> _What the exercise asks_
In the records below, take the lines starting with the line with "turystyka przyrodnicza" and going on through the line with "wspinaczka górska". Write out only those lines again, with "wentylacja mieszkania" changed to "wentylacja domu" and everything else left as it is.

__________

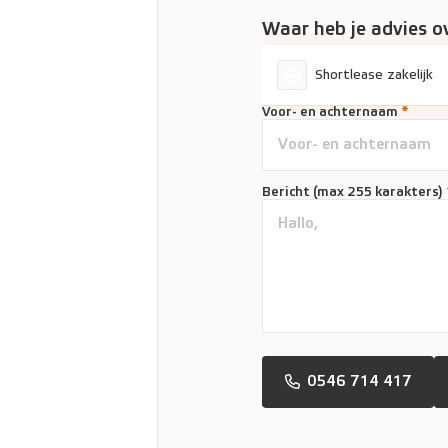
Waar heb je advies o
Shortlease zakelijk
Voor- en achternaam
*
Bericht (max 255 karakters)
0546 714 417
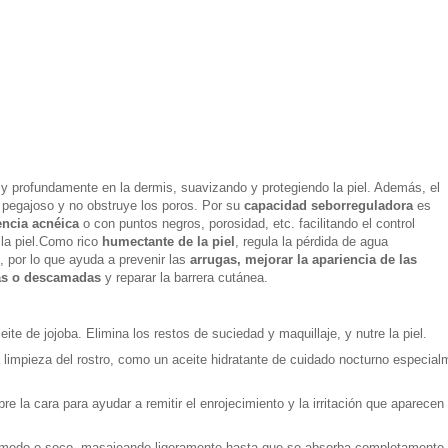
il y profundamente en la dermis, suavizando y protegiendo la piel. Además, el
 pegajoso y no obstruye los poros.
Por su
capacidad seborreguladora
es
encia acnéica
o con puntos negros, porosidad, etc. facilitando el control
a piel.
Como rico
humectante de la piel
, regula la pérdida de agua
), por lo que ayuda a prevenir las
arrugas, mejorar la apariencia de las
ecas o descamadas
y reparar la barrera cutánea.
te de jojoba. Elimina los restos de suciedad y maquillaje, y nutre la piel.
a limpieza del rostro, como un aceite hidratante de cuidado nocturno especial
bre la cara para ayudar a remitir el enrojecimiento y la irritación que aparecen
 húmedo o seco, masajeando ligeramente hasta que se absorba completamente.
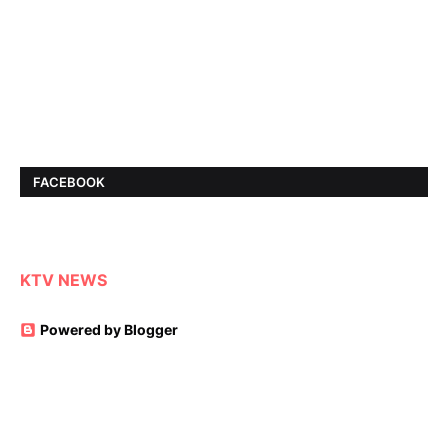
FACEBOOK
KTV NEWS
Powered by Blogger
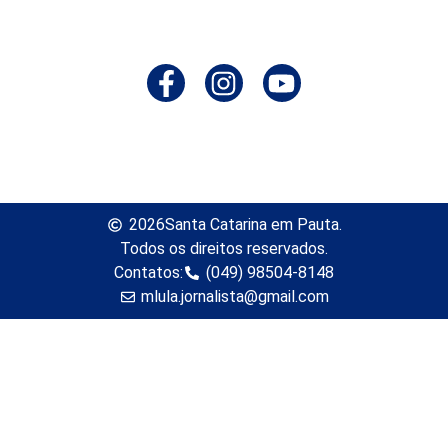
2026
Santa Catarina em Pauta.
Todos os direitos reservados.
Contatos:
(049) 98504-8148
mlula.jornalista@gmail.com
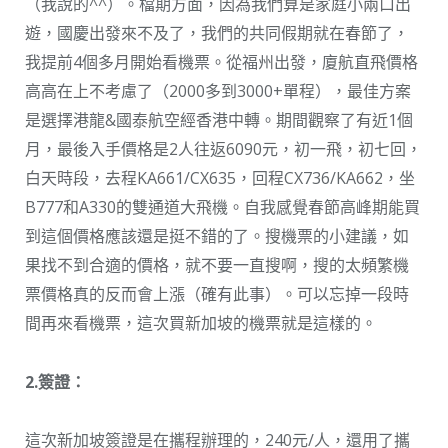
（我說的^^）。檔期方面，因為我們算是家庭小兩口出
遊，國慶出發來不及了，我們的共同假期就在春節了，
我提前4個多月開始看機票。從福州出發，廈航直飛價格
高高在上不考慮了（2000多到3000+單程），最佳方案
是選擇港龍&國泰航空經香港中轉。期間觀察了有近1個
月，最後入手價格是2人往返6090元，初一飛，初七回，
白天時段，去程KA661/CX635，回程CX736/KA662，坐
B777和A330的雙通道大飛機。自我感覺春節高峰期能買
到這個價格應該還是挺不錯的了。搜機票的小建議，如
果找不到合適的價格，就不要一直搜啊，搜的太頻繁機
票價格真的反而會上漲（確有此事）。可以忘掉一段時
間再來看機票，這次買新加坡的機票就是這樣的。
2.簽證：
這次新加坡簽證是在攜程辦理的，240元/人，還用了攜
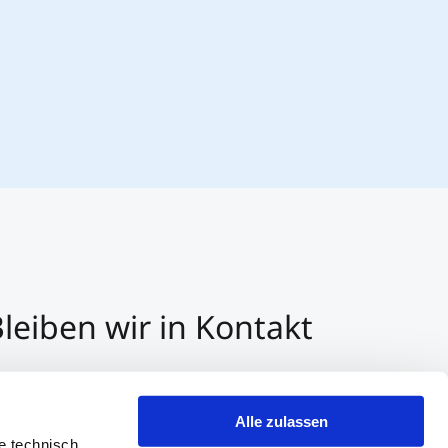
leiben wir in Kontakt
3 512 2070 - 0
r E-Mail kontaktieren
Alle zulassen
er Whatsapp kontaktieren
e technisch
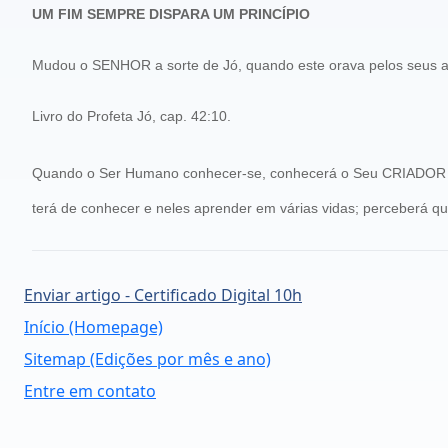
UM FIM SEMPRE DISPARA UM PRINCÍPIO
Mudou o SENHOR a sorte de Jó, quando este orava pelos seus a
Livro do Profeta Jó, cap. 42:10.
Quando o Ser Humano conhecer-se, conhecerá o Seu CRIADOR e des
terá de conhecer e neles aprender em várias vidas; perceberá 
Enviar artigo - Certificado Digital 10h
Início (Homepage)
Sitemap (Edições por mês e ano)
Entre em contato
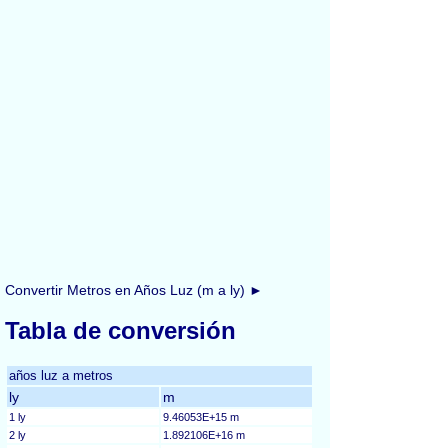
Convertir Metros en Años Luz (m a ly) ►
Tabla de conversión
años luz a metros
ly
m
1 ly
9.46053E+15 m
2 ly
1.892106E+16 m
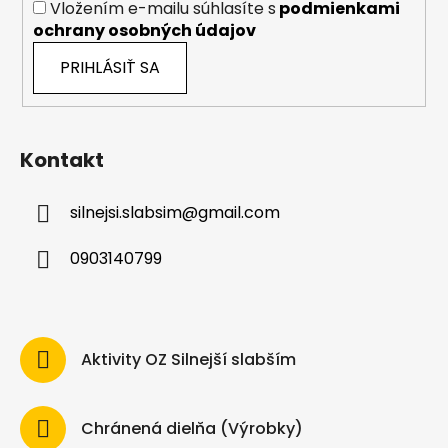
Vložením e-mailu súhlasíte s
podmienkami
ochrany osobných údajov
PRIHLÁSIŤ SA
Kontakt
silnejsi.slabsim
@
gmail.com
0903140799
Aktivity OZ Silnejší slabším
Chránená dielňa (Výrobky)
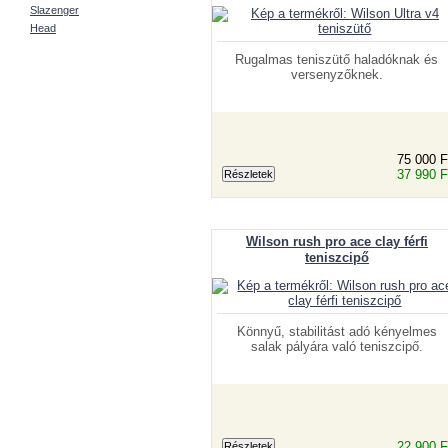
Slazenger
Head
Rugalmas teniszütő haladóknak és
versenyzőknek.
75 000 F
37 990 F
Wilson rush pro ace clay férfi
teniszcipő
Könnyű, stabilitást adó kényelmes
salak pályára való teniszcipő.
22 900 F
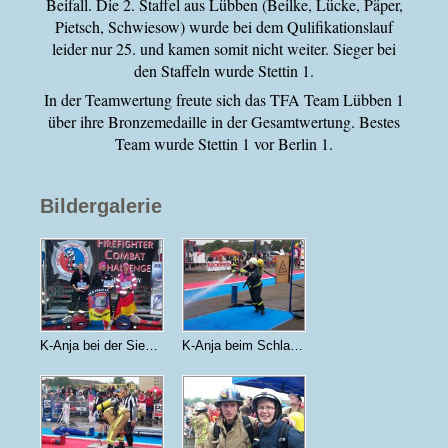
Beifall. Die 2. Staffel aus Lübben (Beilke, Lücke, Päper,
Pietsch, Schwiesow) wurde bei dem Qulifikationslauf
leider nur 25. und kamen somit nicht weiter. Sieger bei
den Staffeln wurde Stettin 1.
In der Teamwertung freute sich das TFA Team Lübben 1
über ihre Bronzemedaille in der Gesamtwertung. Bestes
Team wurde Stettin 1 vor Berlin 1.
Bildergalerie
K-Anja bei der Siegerehrung
K-Anja beim Schlauchziehen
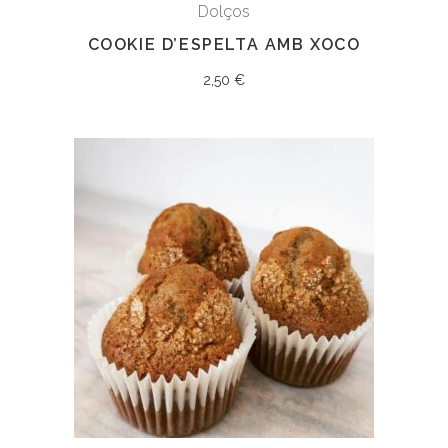
Dolços
COOKIE D’ESPELTA AMB XOCO
2,50
€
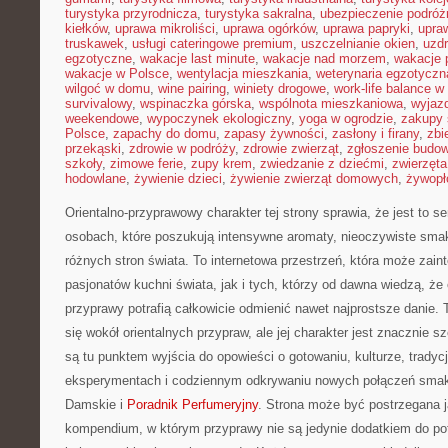
turystyka przyrodnicza
,
turystyka sakralna
,
ubezpieczenie podróż
kiełków
,
uprawa mikroliści
,
uprawa ogórków
,
uprawa papryki
,
upra
truskawek
,
usługi cateringowe premium
,
uszczelnianie okien
,
uzd
egzotyczne
,
wakacje last minute
,
wakacje nad morzem
,
wakacje 
wakacje w Polsce
,
wentylacja mieszkania
,
weterynaria egzotyczn
wilgoć w domu
,
wine pairing
,
winiety drogowe
,
work-life balance 
survivalowy
,
wspinaczka górska
,
wspólnota mieszkaniowa
,
wyjazd
weekendowe
,
wypoczynek ekologiczny
,
yoga w ogrodzie
,
zakupy 
Polsce
,
zapachy do domu
,
zapasy żywności
,
zasłony i firany
,
zbi
przekąski
,
zdrowie w podróży
,
zdrowie zwierząt
,
zgłoszenie budo
szkoły
,
zimowe ferie
,
zupy krem
,
zwiedzanie z dziećmi
,
zwierzęt
hodowlane
,
żywienie dzieci
,
żywienie zwierząt domowych
,
żywopł
Orientalno-przyprawowy charakter tej strony sprawia, że jest to s
osobach, które poszukują intensywne aromaty, nieoczywiste smaki 
różnych stron świata. To internetowa przestrzeń, która może zai
pasjonatów kuchni świata, jak i tych, którzy od dawna wiedzą, ż
przyprawy potrafią całkowicie odmienić nawet najprostsze danie.
się wokół orientalnych przypraw, ale jej charakter jest znacznie 
są tu punktem wyjścia do opowieści o gotowaniu, kulturze, trady
eksperymentach i codziennym odkrywaniu nowych połączeń sm
Damskie i
Poradnik Perfumeryjny
. Strona może być postrzegana 
kompendium, w którym przyprawy nie są jedynie dodatkiem do potr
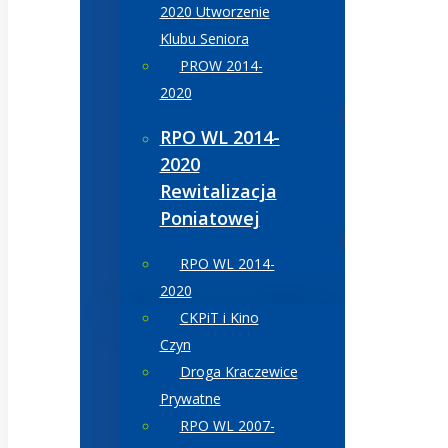
2020 Utworzenie
Klubu Seniora
PROW 2014-
2020
RPO WL 2014-
2020
Rewitalizacja
Poniatowej
RPO WL 2014-
2020
CKPiT i Kino
Czyn
Droga Kraczewice
Prywatne
RPO WL 2007-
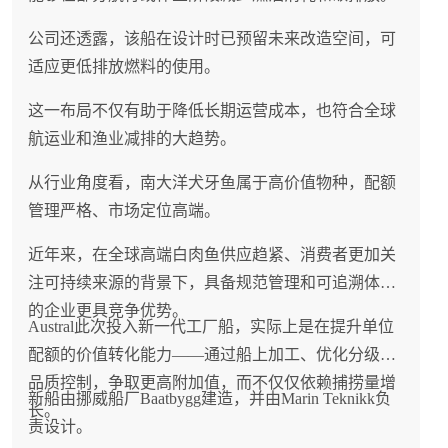
公司还透露，该船在设计时已预留未来改造空间，可
适应更低排放燃料的使用。
这一布局不仅有助于降低长期运营成本，也符合全球
航运业和渔业减排的大趋势。
从行业角度看，南大洋犬牙鱼属于高价值物种，配额
管理严格、市场定位高端。
近年来，在全球高端白肉鱼供应趋紧、消费者更加关
注可持续来源的背景下，具备规范管理和可追溯体系
的企业更具竞争优势。
Austral此次投入新一代工厂船，实际上是在提升单位
配额的价值转化能力——通过船上加工、优化分级和
品质控制，争取更高附加值，而不仅仅依赖捕捞量增
新船由挪威船厂Baatbygg建造，并由Marin Teknikk负
长。
责设计。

__________

> _Answer box_
turystyka przyrodnicza
,
turystyka sakralna
,
ubezpieczenie podróż
kiełków
,
uprawa mikroliści
,
uprawa ogórków
,
uprawa papryki
,
upra
truskawek
,
usługi cateringowe premium
,
uszczelnianie okien
,
uzd
egzotyczne
,
wakacje last minute
,
wakacje nad morzem
,
wakacje 
wakacje w Polsce
,
wentylacja domu
,
weterynaria egzotyczn
wilgoć w domu
,
wine pairing
,
winiety drogowe
,
work-life balance 
survivalowy
,
wspinaczka górska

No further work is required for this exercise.